NATO Secretary General Anders Fogh Rasmussen, a former Danish prime minister, said: “I strongly regret this decision. AGS is designed to make soldiers from all NATO countries safer and more effective when they are deployed on operations. Denmark’s withdrawal from the program sends the wrong signal to our forces and to other allies.”
Denmark would have contributed some $60 million to the project, according to Politicken, a daily Danish newspaper. Denmark’s Terma company was also involved in the program.
U.S. firm Northrop Grumman [NOC] ISS International is the prime AGS contractor, with EADS, Finmeccanica‘s Galileo Avionica and the General Dynamics [GD] Land Systems-Canada. Denmark’s Terma is also involved.
The AGS Core will be an integrated system consisting of an air segment and a ground segment, alliance documents said.
The air segment will be based on the Block 40 version of Northrop Grumman’s RQ-4B Global Hawk high-altitude, long-endurance unmanned aerial vehicle.

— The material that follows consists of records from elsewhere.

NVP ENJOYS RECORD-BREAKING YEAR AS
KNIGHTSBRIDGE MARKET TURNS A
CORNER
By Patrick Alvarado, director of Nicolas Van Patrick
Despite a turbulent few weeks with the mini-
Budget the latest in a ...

The UAV will be equipped with the state-of-the-art multi-platform radar technology insertion program, which provides high fidelity ground moving target indication and high quality radar imagery, and also with an extensive suite of line-of-sight and beyond-line-of-sight long-range, wideband data links.
The combat-proven Global Hawk today is expected to have a U.S. Defense Department funding review, and the Euro-Hawk is preparing for flight tests before deploying to Germany for the German Ministry of Defense.
The NATO-owned and -operated AGS Core capability would allow the alliance to perform persistent surveillance over wide areas from high-altitude, long-endurance, unmanned air platforms operating at considerable stand-off distances and in any weather or light condition, alliance documents said. Using advanced radar sensors, the AGS Core will continuously detect and track moving objects throughout the observed areas, as well as provide radar imagery of areas and stationary objects.
The AGS ground segment will provide an interface between the AGS Core system and a wide range of Command, Control, Intelligence, Surveillance and Reconnaissance (C2ISR) systems to interconnect with and provide data to multiple deployed and non-deployed operational users, including reach-back facilities, remote from the surveillance area.
The primary ground segment component will consist of a number of ground stations in different configurations, such as mobile and transportable configurations, which will provide data link connectivity, data processing and exploitation capabilities, and interfaces for interoperability with C2ISR systems.
The AGS program began in 1995. In November 2007, due to declining European defense budgets, NATO chose to move forward with a UAV-only solution based on an off-the-shelf Global Hawk RQ-4B and the multi-platform radar technology insertion program (MP-RTIP).
With Denmark withdrawing, 14 nations still are participants in AGS, though published reports said some nations might take another look at the project. Those nations are: Bulgaria, Canada, the Czech Republic, Estonia, Germany, Italy, Latvia, Lithuania, Luxembourg, Norway, Romania, Slovakia, Slovenia, and the United States.